## Extracted records

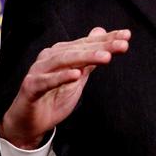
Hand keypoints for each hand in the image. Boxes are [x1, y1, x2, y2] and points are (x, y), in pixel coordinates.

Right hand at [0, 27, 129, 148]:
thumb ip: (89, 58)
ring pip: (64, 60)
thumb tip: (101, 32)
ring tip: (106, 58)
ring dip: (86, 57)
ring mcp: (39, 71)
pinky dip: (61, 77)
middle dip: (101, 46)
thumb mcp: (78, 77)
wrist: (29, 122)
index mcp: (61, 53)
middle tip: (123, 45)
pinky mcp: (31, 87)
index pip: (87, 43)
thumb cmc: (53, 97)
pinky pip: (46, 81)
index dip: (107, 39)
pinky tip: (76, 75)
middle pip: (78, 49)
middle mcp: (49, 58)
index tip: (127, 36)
...
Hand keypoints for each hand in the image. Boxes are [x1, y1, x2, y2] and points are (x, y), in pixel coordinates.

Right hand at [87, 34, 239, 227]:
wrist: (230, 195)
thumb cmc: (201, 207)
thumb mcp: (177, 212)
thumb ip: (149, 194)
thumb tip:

## Your objective
Only one stretch of the records above is wanted: the lines between the one holding "thumb cmc: (53, 97)" and the one holding "index tip: (127, 36)", inclusive, reproduced exactly.

## The answer
thumb cmc: (53, 97)
pinky pip: (46, 81)
index dip: (107, 39)
pinky tip: (76, 75)
middle pip: (78, 49)
middle mcp: (49, 58)
index tip: (127, 36)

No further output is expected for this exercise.